Excise duty on savings: How ethical is it?
The government is finding new ways to increase its revenue every year as the economy is getting bigger. But the latest one of these ways is making people question its methods. For instance, the government has been 'silently' deducting Tk 500 for every one lakh we are saving in the banks. This went on almost unnoticed for years. But depositors suddenly took notice when the new budget proposed to increase this rate to Tk 800 per lakh savings for up to Tk 10 lakh savings. Higher rates have been proposed for savings beyond Tk 10 lakh.
This means, if your savings have exceeded one lakh taka, and the bank is offering you 5 percent interest (which in reality is below 5% and can be as low as 2%)—you may expect to get Tk 1250 every three months as interest. But at the end of the three months, just because you saved Tk one lakh, the government would deduct Tk 800. Then from the remaining Tk 450, the government will deduct another Tk 187 as income tax and the bank will deduct Tk 300 as service charge. You would eventually pay the bank and the government an additional Tk 37 from your own pocket for keeping one lakh taka.
How logical is this kind of taxation? Is it actually legal? Is it ethical? Nobody has so far debated this matter.
What is excise duty? It is a form of tax that is imposed on local production or sale of local products; or a fixed tax on the revenue of a company; or a tax imposed on certain professions in the form of license fee. How does savings fit into the purview of excise duty?
I have paid income tax and I am saving some of my money that I legally earn. As I am not a public servant, I shall not get any pension when I retire. I shall have to fall back on my savings. I have saved that money after I have paid my income tax. How can the government ask for another tax on my tax-paid money? How can the government collect tax on the same money twice?
The government needs money to run the county. The government has enormous powers. The government can use this power to punish the big time bank loan swindlers. But do they exercise any such power to punish the swindlers who have robbed various banks of thousands of crores of taka? Did the government recover the swindled money from them?
According to Global Financial Integrity, a Washington-based research organisation, between 2005 and 2015, capital has illicitly flowed out from Bangladesh to the tune of US $63 billion. How does anyone smuggle out so much money when there is an all-powerful government that needs money for national development? Who are these culprits? Has anyone been caught? Has any of this money been recovered and put to use for building the country?

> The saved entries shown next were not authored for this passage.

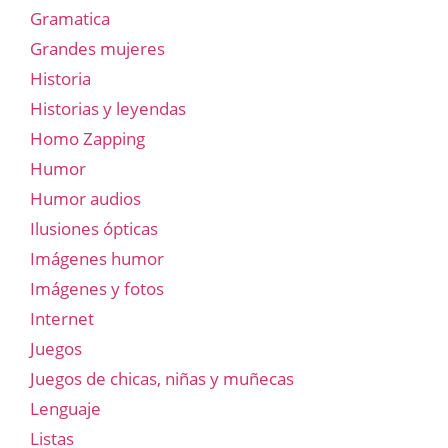
Gramatica
Grandes mujeres
Historia
Historias y leyendas
Homo Zapping
Humor
Humor audios
Ilusiones ópticas
Imágenes humor
Imágenes y fotos
Internet
Juegos
Juegos de chicas, niñas y muñecas
Lenguaje
Listas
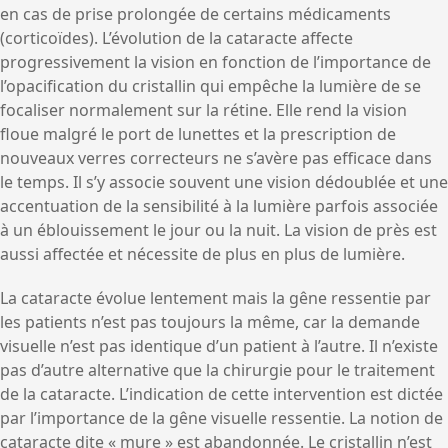
en cas de prise prolongée de certains médicaments
(corticoïdes). L’évolution de la cataracte affecte
progressivement la vision en fonction de l’importance de
l’opacification du cristallin qui empêche la lumière de se
focaliser normalement sur la rétine. Elle rend la vision
floue malgré le port de lunettes et la prescription de
nouveaux verres correcteurs ne s’avère pas efficace dans
le temps. Il s’y associe souvent une vision dédoublée et une
accentuation de la sensibilité à la lumière parfois associée
à un éblouissement le jour ou la nuit. La vision de près est
aussi affectée et nécessite de plus en plus de lumière.
La cataracte évolue lentement mais la gêne ressentie par
les patients n’est pas toujours la même, car la demande
visuelle n’est pas identique d’un patient à l’autre. Il n’existe
pas d’autre alternative que la chirurgie pour le traitement
de la cataracte. L’indication de cette intervention est dictée
par l’importance de la gêne visuelle ressentie. La notion de
cataracte dite « mure » est abandonnée. Le cristallin n’est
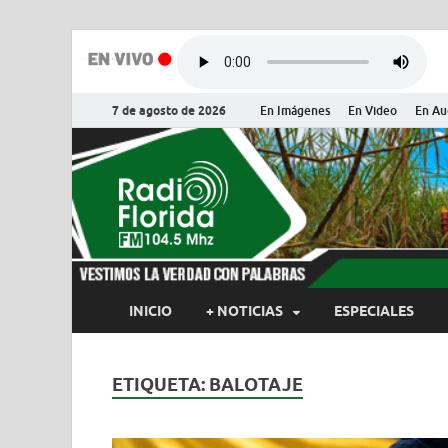
7 de agosto de 2026
En Imágenes
En Video
En Au
Radio Flor
Noticias y Actualidades de Flor
INICIO
+ NOTICIAS
ESPECIALES
ETIQUETA:
BALOTAJE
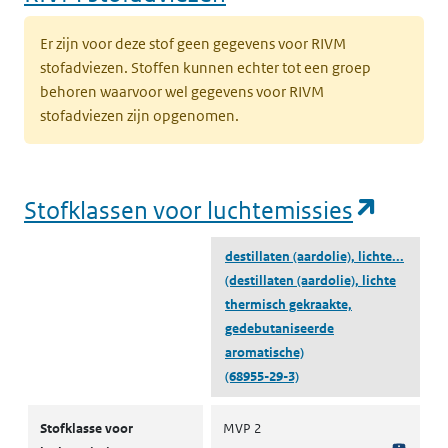
Er zijn voor deze stof geen gegevens voor RIVM
stofadviezen. Stoffen kunnen echter tot een groep
behoren waarvoor wel gegevens voor RIVM
stofadviezen zijn opgenomen.
(opent
Stofklassen voor luchtemissies
destillaten (aardolie), lichte...
(destillaten (aardolie), lichte
thermisch gekraakte,
gedebutaniseerde
aromatische)
(68955-29-3)
Stofklassen voor luchtemissies
Stofklasse voor
MVP 2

The government has so many development projects that see annual cost escalation to a ridiculous proportion. For instance, the Dhaka-Chittagong four-lane project was supposed to cost slightly above Tk 1600 crore. But after years of delay in its implantation, its cost escalated to Tk 3900 crore. Has anyone been punished for such overpricing? Has anyone been made accountable for the consequences of such cost hike? Look at any large project, it's the same story everywhere.

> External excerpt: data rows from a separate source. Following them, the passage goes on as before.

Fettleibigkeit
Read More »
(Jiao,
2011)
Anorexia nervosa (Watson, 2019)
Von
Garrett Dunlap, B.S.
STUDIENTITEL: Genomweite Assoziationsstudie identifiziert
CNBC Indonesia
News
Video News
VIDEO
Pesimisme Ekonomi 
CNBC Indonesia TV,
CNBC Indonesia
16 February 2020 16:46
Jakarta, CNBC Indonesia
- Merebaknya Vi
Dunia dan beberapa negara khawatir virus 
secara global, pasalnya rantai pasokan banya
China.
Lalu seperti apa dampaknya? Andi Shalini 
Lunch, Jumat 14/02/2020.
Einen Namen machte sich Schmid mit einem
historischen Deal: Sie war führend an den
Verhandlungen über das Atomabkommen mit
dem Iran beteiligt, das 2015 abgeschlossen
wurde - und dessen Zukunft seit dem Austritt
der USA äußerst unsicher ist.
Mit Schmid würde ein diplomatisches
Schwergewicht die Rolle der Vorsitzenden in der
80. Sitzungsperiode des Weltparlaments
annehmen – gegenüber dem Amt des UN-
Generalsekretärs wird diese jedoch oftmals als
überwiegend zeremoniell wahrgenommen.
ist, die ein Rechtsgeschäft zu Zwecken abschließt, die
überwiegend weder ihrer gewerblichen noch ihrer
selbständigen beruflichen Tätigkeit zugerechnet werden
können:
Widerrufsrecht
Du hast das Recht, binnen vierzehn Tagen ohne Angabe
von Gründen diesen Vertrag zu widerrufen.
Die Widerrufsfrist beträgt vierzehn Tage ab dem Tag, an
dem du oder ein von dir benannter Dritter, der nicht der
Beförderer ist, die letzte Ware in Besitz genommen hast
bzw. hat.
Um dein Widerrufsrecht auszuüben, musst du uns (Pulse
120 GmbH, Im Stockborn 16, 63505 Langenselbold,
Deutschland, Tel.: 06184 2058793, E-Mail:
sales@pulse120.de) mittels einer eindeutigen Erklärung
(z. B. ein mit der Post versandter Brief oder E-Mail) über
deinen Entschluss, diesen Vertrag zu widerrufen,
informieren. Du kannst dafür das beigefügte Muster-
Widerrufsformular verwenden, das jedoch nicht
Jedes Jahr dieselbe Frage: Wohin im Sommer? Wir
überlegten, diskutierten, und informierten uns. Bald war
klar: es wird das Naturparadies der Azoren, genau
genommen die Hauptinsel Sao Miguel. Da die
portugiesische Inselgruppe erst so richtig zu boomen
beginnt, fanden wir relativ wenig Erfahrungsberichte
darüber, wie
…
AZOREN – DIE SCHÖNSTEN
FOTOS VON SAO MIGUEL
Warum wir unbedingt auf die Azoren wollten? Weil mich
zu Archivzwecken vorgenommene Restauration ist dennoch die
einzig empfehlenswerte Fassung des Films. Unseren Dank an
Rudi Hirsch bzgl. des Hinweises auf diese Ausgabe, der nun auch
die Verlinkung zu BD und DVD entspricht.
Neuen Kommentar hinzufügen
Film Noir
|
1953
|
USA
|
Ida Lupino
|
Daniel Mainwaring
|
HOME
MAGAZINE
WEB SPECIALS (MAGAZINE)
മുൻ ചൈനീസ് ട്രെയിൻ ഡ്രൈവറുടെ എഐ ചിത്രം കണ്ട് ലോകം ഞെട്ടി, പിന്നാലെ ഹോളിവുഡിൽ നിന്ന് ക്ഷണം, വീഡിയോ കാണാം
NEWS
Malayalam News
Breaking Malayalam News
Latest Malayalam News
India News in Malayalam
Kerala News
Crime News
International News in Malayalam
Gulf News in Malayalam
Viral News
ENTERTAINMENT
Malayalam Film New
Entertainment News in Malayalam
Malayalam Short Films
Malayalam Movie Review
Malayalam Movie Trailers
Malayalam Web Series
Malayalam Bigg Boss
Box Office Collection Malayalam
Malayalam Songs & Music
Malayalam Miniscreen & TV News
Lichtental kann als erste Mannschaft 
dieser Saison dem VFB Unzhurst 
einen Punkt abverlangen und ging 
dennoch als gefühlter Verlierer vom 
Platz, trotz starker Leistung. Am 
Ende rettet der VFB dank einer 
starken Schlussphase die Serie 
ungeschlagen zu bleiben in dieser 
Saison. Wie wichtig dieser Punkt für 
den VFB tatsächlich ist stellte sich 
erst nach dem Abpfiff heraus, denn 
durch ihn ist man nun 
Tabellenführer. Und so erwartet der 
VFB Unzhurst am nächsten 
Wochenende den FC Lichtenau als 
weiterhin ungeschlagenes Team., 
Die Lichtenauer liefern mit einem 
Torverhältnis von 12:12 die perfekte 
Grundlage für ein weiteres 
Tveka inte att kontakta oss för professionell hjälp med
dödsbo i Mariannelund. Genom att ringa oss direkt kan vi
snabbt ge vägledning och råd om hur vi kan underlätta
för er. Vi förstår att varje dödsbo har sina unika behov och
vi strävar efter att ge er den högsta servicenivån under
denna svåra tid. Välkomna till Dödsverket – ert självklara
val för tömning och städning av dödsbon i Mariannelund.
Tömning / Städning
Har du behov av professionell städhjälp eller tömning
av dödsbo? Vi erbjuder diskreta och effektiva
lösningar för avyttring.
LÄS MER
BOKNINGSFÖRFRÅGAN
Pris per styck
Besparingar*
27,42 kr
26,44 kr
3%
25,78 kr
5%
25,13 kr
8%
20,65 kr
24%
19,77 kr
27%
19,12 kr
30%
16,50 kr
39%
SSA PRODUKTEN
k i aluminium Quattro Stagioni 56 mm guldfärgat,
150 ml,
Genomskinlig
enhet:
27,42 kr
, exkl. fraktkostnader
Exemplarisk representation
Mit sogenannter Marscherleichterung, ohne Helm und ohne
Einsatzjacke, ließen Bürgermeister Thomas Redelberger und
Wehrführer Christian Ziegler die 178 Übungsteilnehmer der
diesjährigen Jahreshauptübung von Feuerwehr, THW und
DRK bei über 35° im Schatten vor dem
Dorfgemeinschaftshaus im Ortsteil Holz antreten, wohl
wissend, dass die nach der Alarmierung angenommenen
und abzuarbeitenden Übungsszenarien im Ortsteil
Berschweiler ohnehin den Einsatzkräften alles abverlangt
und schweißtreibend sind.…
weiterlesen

What is the consequence of project cost escalation? The common people are being burdened with this out of control cost—not the ones who smuggle out billions of dollars, not the ones who rob banks in the name of taking loans or not the ones who milked government projects like there is no tomorrow.
The government does not act against these white-collar criminals—because they are powerful and influential. The government is targeting simple hard-working people trying to make a living because they are easy to target. It is eyeing that retired man whose only source of living is his lifelong savings. It is reaching for the likes of the old mother's savings—because, in the end, what can she do to stop the all powerful government?
People keep money in banks for two reasons: security and interest rate. The interest rates used to be higher than inflation and thus the real value of the money that we used to save would not erode. But now the interest rate is below 5 percent, below the level of inflation. Every year, our saved money is losing its value.
Many of us pay the income tax. But the number of tax payers is far too low in comparison to the country's population—it's just 8 to 9 lakh. Surely there are many times more than just 8-9 lakh people who can pay income tax. It's the job of the government to find these people and broaden its source of revenue. It is not the job of the government to punish existing tax payers by finding more ways to squeeze them.
Instead of forcibly collecting tax from the peoples' savings, the government should look at stopping or reducing corruption and money laundering and make sure the projects, which are being funded by tax payers, do not see cost escalation. These would be enough to optimise the use of the government's revenue.